◆ What to work on: Copy out every line of the records where the string "file" occurs.

##############################

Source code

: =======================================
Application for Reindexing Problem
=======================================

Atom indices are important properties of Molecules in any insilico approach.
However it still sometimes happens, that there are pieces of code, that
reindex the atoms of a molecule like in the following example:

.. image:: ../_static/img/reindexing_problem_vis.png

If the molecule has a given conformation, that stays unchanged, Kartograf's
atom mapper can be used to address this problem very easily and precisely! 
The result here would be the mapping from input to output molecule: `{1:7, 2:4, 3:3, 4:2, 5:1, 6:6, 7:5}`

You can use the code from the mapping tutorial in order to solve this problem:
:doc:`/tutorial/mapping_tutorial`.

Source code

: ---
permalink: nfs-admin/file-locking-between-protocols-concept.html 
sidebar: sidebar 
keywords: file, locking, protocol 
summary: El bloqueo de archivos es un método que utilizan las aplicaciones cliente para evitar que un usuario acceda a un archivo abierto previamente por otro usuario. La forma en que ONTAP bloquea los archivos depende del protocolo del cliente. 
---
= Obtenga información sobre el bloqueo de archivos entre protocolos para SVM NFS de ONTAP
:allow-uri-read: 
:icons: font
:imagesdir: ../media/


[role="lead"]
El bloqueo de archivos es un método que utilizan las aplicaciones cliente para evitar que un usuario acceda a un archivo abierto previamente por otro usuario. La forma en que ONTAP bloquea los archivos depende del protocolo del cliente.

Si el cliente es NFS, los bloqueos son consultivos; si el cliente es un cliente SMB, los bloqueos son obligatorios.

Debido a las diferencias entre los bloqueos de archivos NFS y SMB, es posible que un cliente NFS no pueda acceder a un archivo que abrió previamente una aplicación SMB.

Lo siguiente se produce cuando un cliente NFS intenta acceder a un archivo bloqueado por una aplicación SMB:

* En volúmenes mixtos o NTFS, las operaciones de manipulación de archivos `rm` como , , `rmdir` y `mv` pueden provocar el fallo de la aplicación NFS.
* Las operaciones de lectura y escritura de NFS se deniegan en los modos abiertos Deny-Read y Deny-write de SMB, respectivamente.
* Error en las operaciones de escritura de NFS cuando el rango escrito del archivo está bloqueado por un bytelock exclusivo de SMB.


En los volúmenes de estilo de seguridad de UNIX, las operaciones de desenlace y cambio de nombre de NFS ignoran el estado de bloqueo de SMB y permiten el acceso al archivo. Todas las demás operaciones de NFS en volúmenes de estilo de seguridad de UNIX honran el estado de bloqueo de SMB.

##############################

◆ Completed task:
permalink: nfs-admin/file-locking-between-protocols-concept.html 
keywords: file, locking, protocol 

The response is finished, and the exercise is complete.